Earlier this year, Secretary General António Guterres appointed the Frenchman Jean Arnault as his envoy covering Afghanistan and regional issues. Mr Arnault is expected to support the negotiations and implementation of any agreements between the Taliban and Afghanistan.
Jean Arnault is a former philosophy student with an extensive working background in United Nations missions in Asia, including Afghanistan, Europe, Latin America, and Africa.
No doubt his outstanding experience in international diplomacy will bring a massive force behind the Afghan peace talks, and although we wish him all the best, it must be said that the UN’s political response to this conflict has been largely uninspiring.
For years now, consecutive UN Secretary Generals have found their missions in Afghanistan frustrated by their inability to adjust to the Afghan reality. The most the UN has achieved in Afghanistan can be characterised by its approach to conflict resolution, not the long term prosperity of the Afghan population.
Of course, Jean Arnault and the UN are not alone in their quest. Earlier last month, the US envoy to Afghanistan, Zalmay Khalilzad, also tried to drum up support for a written proposal that includes an interim government and ceasefire. This is of course prior to the Trump administration’s deal with the Taliban to withdraw all US troops from the region, triggering an immediate ceasefire and strengthening regional consensus to fully support the peace process.
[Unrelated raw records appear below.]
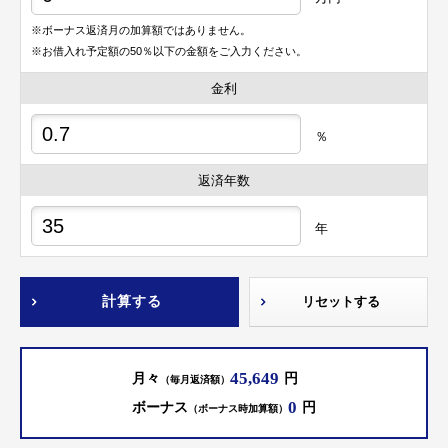
※ボーナス返済月の加算額ではありません。
※お借入れ予定額の50％以下の金額をご入力ください。
金利
％
返済年数
年
計算する
リセットする
45,649
月々
円
（毎月返済額）
0
ボーナス
円
（ボーナス時加算額）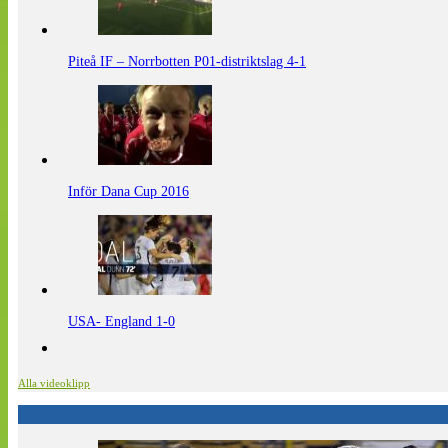
Piteå IF – Norrbotten P01-distriktslag 4-1
Inför Dana Cup 2016
USA- England 1-0
Alla videoklipp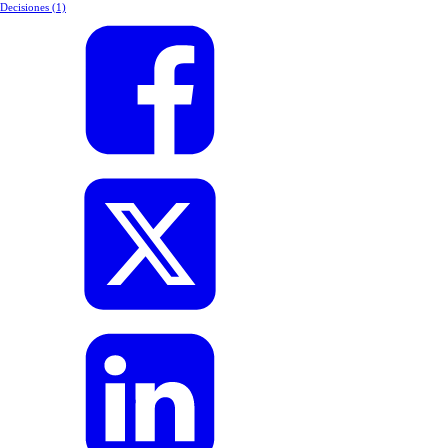
Decisiones
(1)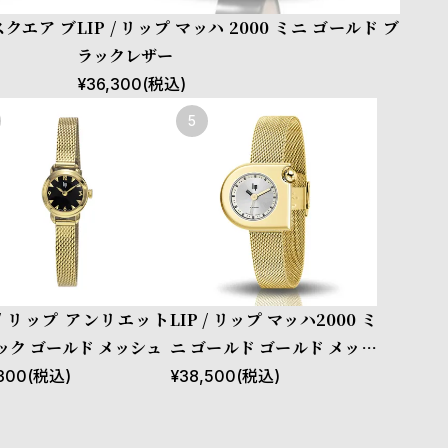
 スクエア ブ
LIP / リップ マッハ 2000 ミニ ゴールド ブ
ラックレザー
¥
36,300
(税込)
P / リップ アンリエット
LIP / リップ マッハ2000 ミ
ック ゴールド メッシュ
ニ ゴールド ゴールド メッシ
ュ
300
(税込)
¥
38,500
(税込)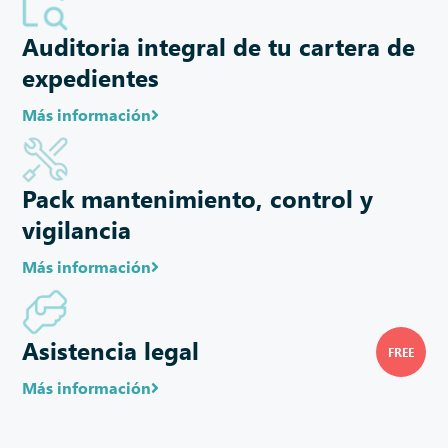
Auditoria integral de tu cartera de
expedientes
Más información
Pack mantenimiento, control y
vigilancia
Más información
Asistencia legal
Más información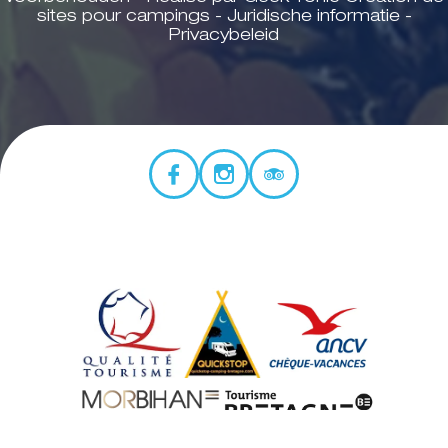
sites pour campings
-
Juridische informatie
-
Privacybeleid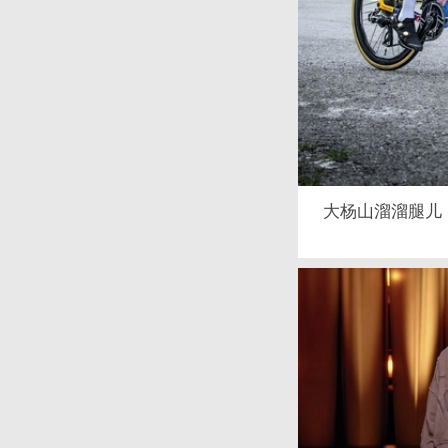
大杨山溜溜腿儿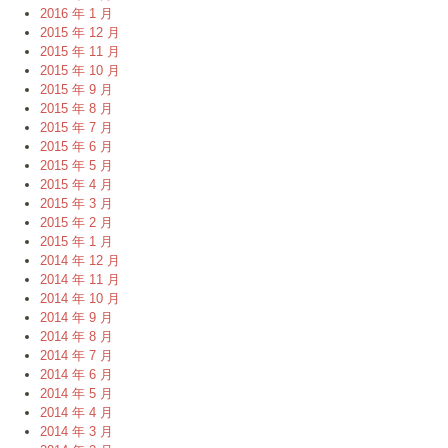
2016 年 1 月
2015 年 12 月
2015 年 11 月
2015 年 10 月
2015 年 9 月
2015 年 8 月
2015 年 7 月
2015 年 6 月
2015 年 5 月
2015 年 4 月
2015 年 3 月
2015 年 2 月
2015 年 1 月
2014 年 12 月
2014 年 11 月
2014 年 10 月
2014 年 9 月
2014 年 8 月
2014 年 7 月
2014 年 6 月
2014 年 5 月
2014 年 4 月
2014 年 3 月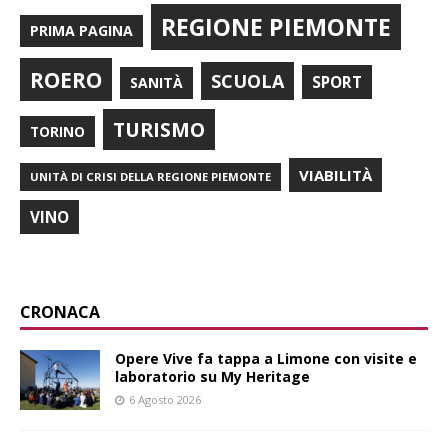
REGIONE PIEMONTE
PRIMA PAGINA
ROERO
SCUOLA
SPORT
SANITÀ
TURISMO
TORINO
VIABILITÀ
UNITÀ DI CRISI DELLA REGIONE PIEMONTE
VINO
CRONACA
Opere Vive fa tappa a Limone con visite e
laboratorio su My Heritage
6 Agosto 2026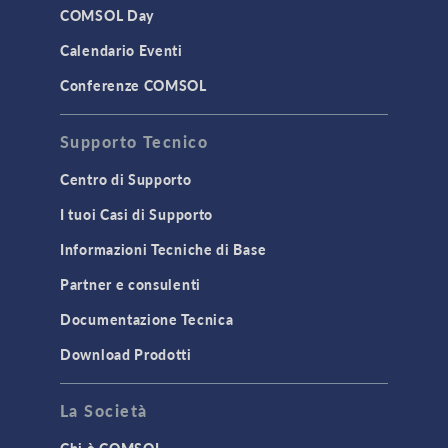
COMSOL Day
Calendario Eventi
Conferenze COMSOL
Supporto Tecnico
Centro di Supporto
I tuoi Casi di Supporto
Informazioni Tecniche di Base
Partner e consulenti
Documentazione Tecnica
Download Prodotti
La Società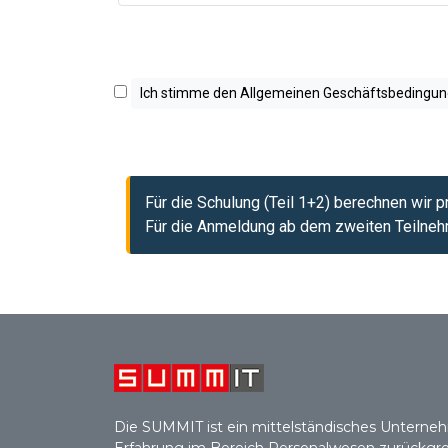
Ich stimme den Allgemeinen Geschäftsbedingun
Für die Schulung (Teil 1+2) berechnen wir 
Für die Anmeldung ab dem zweiten Teilnehm
Die SUMMIT ist ein mittelständisches Unterneh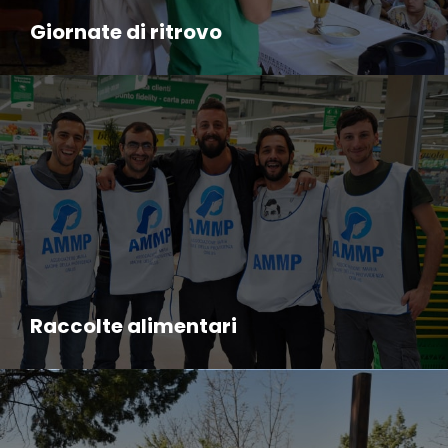
Giornate di ritrovo
Raccolte alimentari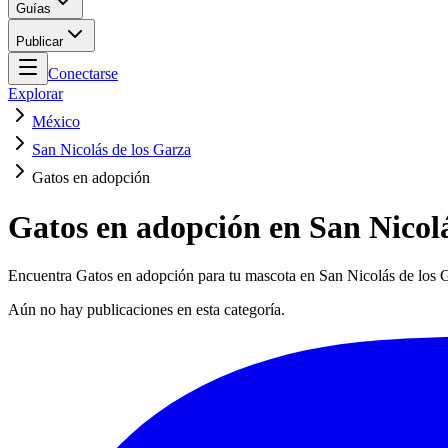
Guías
Publicar
Conectarse
Explorar
México
San Nicolás de los Garza
Gatos en adopción
Gatos en adopción en San Nicolá
Encuentra Gatos en adopción para tu mascota en San Nicolás de los Ga
Aún no hay publicaciones en esta categoría.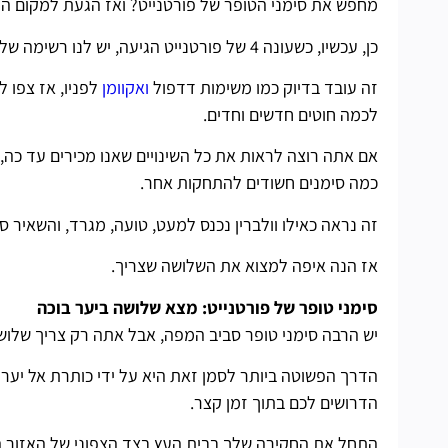
מחפש את סימני הטופר של פורטנייט? ואז הגעת למקום הנ
כן, עכשיו, כשעונה 4 של פורטנייט הגיעה, יש לנו רשימה של יעדים נפרדים כדי לתקתק כדי להוסיף את עור וולברין לאוסף שלנו.
זה עובד בדיוק כמו משימות דדפול
ואקוומן
לפניו, אז צפו 
לכמה חוטים חדשים וחדים.
כמה סימנים חשודים להתחקות אחר.
זה נראה כאילו וולברין נכנס למעט, טועה, מגרד, והשאיר ס
אז הנה איפה למצוא את השלושה שצריך.
סימני טופר של פורטנייט: מצא שלושה ביער בוכה
יש הרבה סימני טופר סביב המפה, אבל אתה רק צריך שלוש
הדרך הפשוטה ביותר לסמן זאת היא על ידי כותרת אל יער
הדרושים לכם בתוך זמן קצר.
התחל את החקירה שלך בבית העץ בצד הצפוני של האזור ה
It should be noted that the US has zero moral authority in this respect. The US-led invasion of Afghanistan was not constructed as a humanitarian intervention, but rather as an ill-conceived act of self-defence in response to the attacks in 2001. The Afghan war never brought the Taliban or Al Qaeda to justice, but rather planted and fuelled massive instability in the region.
Whatever the results of the negotiations may be, we believe Mr Arnault’s intervention in Afghanistan should not be measured merely by the absence of violence, but by the subsequent durability of its government and the well-being of the Afghan population, in particular women and minorities.